Von Christian Gschwendtner

Eine zweistöckige Penthouse-Wohnung mitten in Schwabing. Die Hausherrin steht an der Glasfront im Wohnzimmerbereich und zieht kokett die Augenbrauen hoch. Ja, es stimmt, sie und ihr Mann seien seit ein paar Jahren große Feinstaub-Fans. Genau genommen, seit es dieses giftgrüne Dach gebe.
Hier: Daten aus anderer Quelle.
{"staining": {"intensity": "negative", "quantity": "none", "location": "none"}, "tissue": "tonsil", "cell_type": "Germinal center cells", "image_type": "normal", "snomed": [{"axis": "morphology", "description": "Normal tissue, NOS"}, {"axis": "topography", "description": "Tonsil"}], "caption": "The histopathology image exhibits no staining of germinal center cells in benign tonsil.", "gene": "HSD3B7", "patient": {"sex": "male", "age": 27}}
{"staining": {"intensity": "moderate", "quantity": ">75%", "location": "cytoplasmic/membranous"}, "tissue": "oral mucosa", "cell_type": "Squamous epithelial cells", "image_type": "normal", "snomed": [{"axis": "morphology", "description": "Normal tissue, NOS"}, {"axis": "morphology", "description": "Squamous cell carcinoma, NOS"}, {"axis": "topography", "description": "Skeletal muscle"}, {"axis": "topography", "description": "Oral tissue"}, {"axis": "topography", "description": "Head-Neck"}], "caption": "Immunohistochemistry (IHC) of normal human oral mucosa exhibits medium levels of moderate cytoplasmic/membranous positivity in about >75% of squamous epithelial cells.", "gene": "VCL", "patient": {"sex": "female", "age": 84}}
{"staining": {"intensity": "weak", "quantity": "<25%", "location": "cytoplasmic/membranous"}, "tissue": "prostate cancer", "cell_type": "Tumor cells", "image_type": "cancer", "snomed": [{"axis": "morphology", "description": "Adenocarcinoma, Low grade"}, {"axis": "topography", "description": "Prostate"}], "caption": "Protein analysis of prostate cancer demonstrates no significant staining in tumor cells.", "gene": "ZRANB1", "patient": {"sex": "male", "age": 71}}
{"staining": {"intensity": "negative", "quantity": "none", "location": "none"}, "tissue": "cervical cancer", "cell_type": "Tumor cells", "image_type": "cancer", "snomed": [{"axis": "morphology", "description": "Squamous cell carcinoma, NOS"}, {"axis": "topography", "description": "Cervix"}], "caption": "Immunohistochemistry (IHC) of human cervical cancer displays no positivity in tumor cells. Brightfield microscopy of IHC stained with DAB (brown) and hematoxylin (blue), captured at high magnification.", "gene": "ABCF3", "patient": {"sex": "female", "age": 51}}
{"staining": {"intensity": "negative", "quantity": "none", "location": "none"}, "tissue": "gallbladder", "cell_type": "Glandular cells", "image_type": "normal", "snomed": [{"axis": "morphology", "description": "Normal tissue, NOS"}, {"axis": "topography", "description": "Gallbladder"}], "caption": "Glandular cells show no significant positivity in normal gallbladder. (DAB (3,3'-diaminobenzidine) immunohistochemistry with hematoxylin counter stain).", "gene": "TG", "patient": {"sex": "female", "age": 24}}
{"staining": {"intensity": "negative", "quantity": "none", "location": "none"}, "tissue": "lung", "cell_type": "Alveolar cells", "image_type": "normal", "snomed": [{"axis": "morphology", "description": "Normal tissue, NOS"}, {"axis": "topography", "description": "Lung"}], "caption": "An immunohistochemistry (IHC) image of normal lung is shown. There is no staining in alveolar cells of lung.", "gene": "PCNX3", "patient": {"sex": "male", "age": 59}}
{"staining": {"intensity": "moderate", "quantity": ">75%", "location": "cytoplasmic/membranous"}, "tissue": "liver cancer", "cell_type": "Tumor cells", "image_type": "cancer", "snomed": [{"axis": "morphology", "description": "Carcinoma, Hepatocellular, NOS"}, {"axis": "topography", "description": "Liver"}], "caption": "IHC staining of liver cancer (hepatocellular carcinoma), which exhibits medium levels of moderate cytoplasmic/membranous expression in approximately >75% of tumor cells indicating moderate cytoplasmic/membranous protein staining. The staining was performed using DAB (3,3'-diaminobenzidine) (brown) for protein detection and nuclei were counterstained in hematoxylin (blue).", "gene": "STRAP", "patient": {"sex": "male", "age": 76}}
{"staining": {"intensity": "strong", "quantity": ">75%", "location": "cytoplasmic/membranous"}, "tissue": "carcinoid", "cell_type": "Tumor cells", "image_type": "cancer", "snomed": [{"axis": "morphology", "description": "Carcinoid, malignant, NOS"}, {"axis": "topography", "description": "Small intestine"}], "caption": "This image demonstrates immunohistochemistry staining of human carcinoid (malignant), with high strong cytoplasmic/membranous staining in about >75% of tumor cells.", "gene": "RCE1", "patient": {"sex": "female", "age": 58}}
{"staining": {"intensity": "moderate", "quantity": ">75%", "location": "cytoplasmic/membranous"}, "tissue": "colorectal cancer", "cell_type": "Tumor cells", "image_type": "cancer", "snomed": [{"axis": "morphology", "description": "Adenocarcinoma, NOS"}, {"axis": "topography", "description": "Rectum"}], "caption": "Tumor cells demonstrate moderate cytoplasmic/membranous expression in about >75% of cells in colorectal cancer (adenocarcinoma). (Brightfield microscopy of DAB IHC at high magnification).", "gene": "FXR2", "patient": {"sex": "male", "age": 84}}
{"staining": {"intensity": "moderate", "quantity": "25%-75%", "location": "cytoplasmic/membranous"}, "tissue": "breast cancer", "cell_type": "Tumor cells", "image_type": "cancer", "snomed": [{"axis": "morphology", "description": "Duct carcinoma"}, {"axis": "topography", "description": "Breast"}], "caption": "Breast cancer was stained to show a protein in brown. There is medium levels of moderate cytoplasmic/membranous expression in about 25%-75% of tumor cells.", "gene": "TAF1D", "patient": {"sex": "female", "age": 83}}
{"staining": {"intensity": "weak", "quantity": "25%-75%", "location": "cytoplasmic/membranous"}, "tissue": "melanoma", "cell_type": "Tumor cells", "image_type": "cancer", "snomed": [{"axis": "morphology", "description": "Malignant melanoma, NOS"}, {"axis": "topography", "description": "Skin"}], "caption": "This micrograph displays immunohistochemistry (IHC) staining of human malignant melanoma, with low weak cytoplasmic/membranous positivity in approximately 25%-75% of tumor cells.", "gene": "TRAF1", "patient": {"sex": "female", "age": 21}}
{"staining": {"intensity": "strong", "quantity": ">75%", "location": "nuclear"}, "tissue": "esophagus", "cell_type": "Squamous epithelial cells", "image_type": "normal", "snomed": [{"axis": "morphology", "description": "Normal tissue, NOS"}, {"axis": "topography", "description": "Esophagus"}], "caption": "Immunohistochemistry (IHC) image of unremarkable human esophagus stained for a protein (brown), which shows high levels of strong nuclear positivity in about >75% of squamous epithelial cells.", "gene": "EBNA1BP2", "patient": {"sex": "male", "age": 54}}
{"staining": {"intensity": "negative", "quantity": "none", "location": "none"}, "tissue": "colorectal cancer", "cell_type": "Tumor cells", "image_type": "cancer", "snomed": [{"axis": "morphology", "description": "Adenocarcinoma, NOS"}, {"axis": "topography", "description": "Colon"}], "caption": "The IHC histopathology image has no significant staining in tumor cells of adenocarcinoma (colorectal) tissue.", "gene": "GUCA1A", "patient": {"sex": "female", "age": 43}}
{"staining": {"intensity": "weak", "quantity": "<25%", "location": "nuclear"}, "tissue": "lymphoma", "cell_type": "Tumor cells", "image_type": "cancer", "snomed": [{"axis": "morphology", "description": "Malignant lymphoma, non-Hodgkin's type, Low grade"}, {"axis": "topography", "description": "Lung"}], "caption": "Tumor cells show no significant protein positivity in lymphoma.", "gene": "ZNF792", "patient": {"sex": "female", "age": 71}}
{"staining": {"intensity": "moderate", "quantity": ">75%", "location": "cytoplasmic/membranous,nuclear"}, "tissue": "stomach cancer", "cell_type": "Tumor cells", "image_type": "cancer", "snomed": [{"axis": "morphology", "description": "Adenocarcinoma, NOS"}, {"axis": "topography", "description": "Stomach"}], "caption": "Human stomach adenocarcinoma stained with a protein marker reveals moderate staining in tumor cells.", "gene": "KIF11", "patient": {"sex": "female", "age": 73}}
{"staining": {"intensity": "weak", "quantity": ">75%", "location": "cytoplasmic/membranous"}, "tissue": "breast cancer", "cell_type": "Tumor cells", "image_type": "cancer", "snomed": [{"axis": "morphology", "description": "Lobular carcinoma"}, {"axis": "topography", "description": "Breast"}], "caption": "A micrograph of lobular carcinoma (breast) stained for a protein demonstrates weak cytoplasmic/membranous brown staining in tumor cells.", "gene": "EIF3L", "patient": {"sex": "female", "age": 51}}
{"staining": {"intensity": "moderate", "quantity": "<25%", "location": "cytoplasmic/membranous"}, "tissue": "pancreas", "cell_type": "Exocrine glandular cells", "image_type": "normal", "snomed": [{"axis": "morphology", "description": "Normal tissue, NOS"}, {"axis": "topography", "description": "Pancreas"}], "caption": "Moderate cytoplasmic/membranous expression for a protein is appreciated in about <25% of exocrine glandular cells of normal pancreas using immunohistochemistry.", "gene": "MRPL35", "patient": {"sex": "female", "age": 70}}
Die Frau blickt nach unten: Vogelperspektive auf die Trambahn-Haltestelle an der Münchner Freiheit. Und es kommt tatsächlich so etwas wie Freude auf. Freude über den ganzen Dreck, der sich auf dem Dach abgelagert hat, die toten Tiere. Es ist der Grund, warum das Haltestellendach aufgehört hat, zu strahlen.

Seit Jahren gibt es an der Münchner Freiheit Streit wegen des giftgrünen Tram- und Busbahnhofs. Ein gerichtlich bestellter Farbgutachter attestierte eine Licht-Belästigung, die über das erträgliche Maß hinausgeht. Wegen der Wellenform werden die Lichtstrahlen hier besonders stark reflektiert. Sie tauchen die Münchner Freiheit in ein grünes Licht. Erst als der Dreck kam, wurde es besser.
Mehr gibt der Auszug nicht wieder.